A committee within the NCAA has officially recommended removing cannabis from the list of prohibited substances for college athletes. The Committee on Competitive Safeguards and Medical Aspects of Sports (CSMAS) reached this conclusion following a recent meeting, urging all three governing bodies within the association to enact legislation that would cease the testing and penalizing of players for cannabinoids.
The committee based its recommendation on several factors, including the inadequacies of the current policy, their conviction that marijuana does not improve athletic performance and the significance of adopting a harm-reduction approach.
Should the reform be accepted, it will build upon a previous change made by the NCAA, which raised the THC level for a positive test from 35 nanograms (ng) per milliliter (ml) to 150, aligning it with the rules of the World Anti-Doping Agency (WADA).
Committee chair James Houle underlined the significance of member institutions having a say in such a significant policy shift, stressing the need for new research to support the well-being of student-athletes.
The committee also recommended that a comprehensive educational approach be developed to accompany any prospective changes to cannabinoid regulation. This move is consistent with a larger trend observed in professional sports groups, reflecting the growing acceptability of state-level cannabis legalization.
The NBA recently removed marijuana from its list of prohibited substances and allowed players to engage with cannabis brands. Sports regulators in Nevada have also taken steps to shield athletes from penalties related to marijuana use or possession, aligning with state law.
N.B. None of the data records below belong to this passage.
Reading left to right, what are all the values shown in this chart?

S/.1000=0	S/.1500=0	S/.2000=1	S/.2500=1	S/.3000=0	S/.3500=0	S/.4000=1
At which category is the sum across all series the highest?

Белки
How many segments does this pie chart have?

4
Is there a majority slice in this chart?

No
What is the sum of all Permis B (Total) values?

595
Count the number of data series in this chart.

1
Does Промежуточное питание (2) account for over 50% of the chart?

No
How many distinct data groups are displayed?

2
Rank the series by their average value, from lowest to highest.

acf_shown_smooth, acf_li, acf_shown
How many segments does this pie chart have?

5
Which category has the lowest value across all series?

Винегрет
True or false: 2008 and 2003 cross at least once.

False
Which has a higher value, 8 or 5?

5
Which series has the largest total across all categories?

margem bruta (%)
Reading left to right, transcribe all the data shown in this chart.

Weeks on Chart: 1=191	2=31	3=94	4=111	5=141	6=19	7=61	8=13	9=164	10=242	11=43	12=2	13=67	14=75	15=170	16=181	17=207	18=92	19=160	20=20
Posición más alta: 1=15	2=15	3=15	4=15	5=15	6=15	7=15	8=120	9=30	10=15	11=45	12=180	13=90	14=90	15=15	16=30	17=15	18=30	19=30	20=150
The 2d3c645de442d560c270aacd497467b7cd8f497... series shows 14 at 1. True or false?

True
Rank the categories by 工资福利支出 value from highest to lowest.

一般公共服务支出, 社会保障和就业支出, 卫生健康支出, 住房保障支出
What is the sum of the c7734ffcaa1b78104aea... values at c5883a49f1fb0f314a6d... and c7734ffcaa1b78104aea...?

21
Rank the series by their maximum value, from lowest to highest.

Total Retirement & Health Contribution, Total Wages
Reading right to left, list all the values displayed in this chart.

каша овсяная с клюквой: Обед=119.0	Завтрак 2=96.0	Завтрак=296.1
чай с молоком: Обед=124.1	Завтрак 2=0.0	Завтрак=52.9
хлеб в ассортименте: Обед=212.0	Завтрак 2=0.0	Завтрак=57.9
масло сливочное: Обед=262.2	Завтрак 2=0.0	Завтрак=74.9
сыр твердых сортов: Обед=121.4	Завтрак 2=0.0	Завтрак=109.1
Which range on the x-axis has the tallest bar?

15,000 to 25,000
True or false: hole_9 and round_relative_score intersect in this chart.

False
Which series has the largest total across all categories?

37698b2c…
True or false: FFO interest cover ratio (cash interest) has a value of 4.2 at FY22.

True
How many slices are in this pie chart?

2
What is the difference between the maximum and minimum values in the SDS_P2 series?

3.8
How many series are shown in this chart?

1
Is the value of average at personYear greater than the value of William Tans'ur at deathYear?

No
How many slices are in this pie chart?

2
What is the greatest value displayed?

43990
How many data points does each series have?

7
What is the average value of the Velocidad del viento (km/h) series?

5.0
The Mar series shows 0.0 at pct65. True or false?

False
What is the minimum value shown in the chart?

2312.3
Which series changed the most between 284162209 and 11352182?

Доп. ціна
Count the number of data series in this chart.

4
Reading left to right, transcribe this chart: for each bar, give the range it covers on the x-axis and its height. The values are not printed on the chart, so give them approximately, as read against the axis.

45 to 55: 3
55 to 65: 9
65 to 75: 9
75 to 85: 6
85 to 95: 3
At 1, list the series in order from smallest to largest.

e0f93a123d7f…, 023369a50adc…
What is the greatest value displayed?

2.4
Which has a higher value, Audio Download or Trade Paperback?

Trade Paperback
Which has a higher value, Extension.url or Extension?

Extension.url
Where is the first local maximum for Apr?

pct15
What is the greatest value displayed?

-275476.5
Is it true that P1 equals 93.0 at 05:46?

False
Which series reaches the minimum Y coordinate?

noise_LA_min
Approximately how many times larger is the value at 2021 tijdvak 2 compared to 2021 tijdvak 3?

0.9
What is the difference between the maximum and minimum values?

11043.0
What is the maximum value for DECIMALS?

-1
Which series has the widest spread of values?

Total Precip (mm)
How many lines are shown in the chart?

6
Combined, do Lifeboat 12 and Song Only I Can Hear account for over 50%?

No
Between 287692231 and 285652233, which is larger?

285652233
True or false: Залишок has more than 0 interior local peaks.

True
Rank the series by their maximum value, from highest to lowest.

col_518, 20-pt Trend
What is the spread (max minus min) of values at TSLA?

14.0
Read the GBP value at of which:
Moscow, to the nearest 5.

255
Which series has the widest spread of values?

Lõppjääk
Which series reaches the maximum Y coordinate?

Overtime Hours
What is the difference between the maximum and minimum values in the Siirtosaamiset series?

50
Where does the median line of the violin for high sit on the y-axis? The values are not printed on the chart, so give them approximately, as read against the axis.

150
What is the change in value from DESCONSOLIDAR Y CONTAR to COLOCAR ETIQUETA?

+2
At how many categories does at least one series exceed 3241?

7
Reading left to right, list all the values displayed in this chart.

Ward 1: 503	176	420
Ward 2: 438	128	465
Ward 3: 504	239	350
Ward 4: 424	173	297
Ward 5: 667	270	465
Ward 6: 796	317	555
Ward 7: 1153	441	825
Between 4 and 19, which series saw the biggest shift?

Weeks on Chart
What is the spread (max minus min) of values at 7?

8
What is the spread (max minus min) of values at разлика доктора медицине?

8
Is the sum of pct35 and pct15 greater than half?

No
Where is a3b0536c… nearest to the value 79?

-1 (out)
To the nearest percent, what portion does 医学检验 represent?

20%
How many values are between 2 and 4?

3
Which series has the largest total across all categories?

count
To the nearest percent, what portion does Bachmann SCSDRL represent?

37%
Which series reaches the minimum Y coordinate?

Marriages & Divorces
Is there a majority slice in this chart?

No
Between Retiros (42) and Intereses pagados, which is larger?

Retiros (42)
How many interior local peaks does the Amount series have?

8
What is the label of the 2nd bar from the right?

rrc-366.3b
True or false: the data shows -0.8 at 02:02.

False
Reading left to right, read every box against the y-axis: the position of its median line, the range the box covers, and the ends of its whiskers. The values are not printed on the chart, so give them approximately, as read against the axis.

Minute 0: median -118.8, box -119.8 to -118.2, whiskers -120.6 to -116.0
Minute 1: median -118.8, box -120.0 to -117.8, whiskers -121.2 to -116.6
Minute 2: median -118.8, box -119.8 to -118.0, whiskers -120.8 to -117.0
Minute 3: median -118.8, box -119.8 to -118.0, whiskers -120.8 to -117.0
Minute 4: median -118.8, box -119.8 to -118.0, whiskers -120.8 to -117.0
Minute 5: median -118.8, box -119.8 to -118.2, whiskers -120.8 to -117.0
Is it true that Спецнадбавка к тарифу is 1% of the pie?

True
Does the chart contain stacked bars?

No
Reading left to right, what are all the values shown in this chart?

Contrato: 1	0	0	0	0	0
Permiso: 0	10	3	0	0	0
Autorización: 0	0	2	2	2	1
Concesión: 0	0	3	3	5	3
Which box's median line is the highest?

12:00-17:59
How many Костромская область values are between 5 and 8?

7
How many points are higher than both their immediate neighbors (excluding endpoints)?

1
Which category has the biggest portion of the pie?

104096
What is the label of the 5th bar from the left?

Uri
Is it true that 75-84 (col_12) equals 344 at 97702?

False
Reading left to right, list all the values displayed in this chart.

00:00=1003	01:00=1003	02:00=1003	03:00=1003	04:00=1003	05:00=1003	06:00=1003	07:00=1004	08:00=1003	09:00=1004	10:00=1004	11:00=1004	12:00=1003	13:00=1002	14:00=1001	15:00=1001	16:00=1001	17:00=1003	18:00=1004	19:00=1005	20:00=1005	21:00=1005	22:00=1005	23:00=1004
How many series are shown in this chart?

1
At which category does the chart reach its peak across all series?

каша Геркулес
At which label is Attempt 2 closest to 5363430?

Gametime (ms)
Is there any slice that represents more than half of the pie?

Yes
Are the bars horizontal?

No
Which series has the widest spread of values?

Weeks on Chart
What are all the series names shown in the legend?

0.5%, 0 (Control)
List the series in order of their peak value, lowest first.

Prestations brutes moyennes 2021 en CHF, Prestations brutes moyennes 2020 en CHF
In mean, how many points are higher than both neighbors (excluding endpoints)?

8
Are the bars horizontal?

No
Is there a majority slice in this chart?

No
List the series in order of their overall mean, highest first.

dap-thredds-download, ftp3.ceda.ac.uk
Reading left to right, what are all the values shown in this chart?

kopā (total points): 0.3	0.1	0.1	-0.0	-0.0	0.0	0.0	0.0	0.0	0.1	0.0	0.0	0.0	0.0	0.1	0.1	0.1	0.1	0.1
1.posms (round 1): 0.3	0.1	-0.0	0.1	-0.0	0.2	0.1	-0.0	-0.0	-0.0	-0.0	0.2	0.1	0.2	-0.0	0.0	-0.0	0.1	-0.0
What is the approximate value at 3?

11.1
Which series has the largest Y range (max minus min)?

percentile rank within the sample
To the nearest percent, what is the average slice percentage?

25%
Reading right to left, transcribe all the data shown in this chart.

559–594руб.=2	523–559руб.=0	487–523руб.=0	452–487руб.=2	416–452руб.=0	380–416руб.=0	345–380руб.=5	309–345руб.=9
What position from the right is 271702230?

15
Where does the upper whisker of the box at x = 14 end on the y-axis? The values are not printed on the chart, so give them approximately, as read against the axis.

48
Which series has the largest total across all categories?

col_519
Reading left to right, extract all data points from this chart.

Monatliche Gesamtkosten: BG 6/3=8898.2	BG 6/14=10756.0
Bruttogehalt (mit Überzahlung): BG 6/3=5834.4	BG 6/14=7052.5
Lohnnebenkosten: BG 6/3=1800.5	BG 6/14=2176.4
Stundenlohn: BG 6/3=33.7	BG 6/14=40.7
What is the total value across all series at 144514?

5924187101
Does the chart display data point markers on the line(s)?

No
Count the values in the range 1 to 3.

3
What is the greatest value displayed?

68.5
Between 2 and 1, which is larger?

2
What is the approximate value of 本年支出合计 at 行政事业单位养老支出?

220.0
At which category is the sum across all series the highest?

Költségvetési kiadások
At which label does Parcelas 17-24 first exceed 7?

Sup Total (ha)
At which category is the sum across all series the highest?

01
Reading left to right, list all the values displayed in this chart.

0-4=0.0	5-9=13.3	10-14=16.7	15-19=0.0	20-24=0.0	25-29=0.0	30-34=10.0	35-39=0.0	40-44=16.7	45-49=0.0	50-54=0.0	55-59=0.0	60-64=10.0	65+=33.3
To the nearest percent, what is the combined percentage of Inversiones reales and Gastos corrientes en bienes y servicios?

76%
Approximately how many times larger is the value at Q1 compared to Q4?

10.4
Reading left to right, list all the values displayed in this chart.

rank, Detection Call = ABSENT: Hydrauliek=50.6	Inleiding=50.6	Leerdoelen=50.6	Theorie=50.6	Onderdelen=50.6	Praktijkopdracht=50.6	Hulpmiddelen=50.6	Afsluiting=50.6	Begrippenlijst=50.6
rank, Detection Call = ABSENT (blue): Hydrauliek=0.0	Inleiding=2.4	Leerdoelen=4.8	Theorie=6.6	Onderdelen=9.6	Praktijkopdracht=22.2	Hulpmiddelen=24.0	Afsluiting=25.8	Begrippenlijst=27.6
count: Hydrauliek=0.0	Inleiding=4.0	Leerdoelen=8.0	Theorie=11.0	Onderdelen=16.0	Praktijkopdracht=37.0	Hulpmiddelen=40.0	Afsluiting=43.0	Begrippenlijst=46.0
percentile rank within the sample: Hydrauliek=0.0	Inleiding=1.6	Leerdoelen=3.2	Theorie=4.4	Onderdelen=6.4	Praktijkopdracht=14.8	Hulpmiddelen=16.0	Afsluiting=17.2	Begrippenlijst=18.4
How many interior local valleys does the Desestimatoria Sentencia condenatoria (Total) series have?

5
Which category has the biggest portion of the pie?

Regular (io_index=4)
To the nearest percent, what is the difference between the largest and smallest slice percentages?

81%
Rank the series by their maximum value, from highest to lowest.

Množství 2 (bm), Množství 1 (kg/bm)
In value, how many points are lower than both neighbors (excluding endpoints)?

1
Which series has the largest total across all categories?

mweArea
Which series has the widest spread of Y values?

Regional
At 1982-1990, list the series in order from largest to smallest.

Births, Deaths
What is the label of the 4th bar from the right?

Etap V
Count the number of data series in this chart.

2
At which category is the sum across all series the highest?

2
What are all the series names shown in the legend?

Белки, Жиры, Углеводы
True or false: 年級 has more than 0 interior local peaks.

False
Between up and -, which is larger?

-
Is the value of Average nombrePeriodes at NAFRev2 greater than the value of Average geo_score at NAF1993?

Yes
In 2021, the UFC announced it would no longer penalize fighters for positive cannabis tests. Moreover, the NYMSL partnered with a Kentucky-based CBD company, following the lead of the MLB and teams such as the Chicago Cubs and Kansas City Royals. MLB entered a league-wide partnership with a well-known CBD brand in 2022, designating them the “Official CBD brand of MLB.”
While these changes have garnered support from advocates, criticism has arisen toward WADA for maintaining its cannabis ban. A panel within WADA argued that marijuana use by athletes runs counter to the “sport’s enthusiasm” and could set a negative example while potentially endangering others.
Advocates have called for WADA to consider reforms, especially following the suspension of U.S. runner Sha’Carri Richardson from Olympic events due to a positive THC test in 2021. Subsequently, the U.S. Anti-Doping Agency (USADA) and the White House, including President Joe Biden, expressed support for policy changes, with congressional lawmakers echoing these sentiments.
The cannabis industry, including many of its leading actors such as Cronos Group Inc. (NASDAQ: CRON) (TSX: CRON), has long believed that marijuana has been maligned based on many unfounded misconceptions. When entities such as the NCAA reverse their prohibitive drug policies, advocates are vindicated as science rebuts many of the wrong premises upon which this plant was outlawed.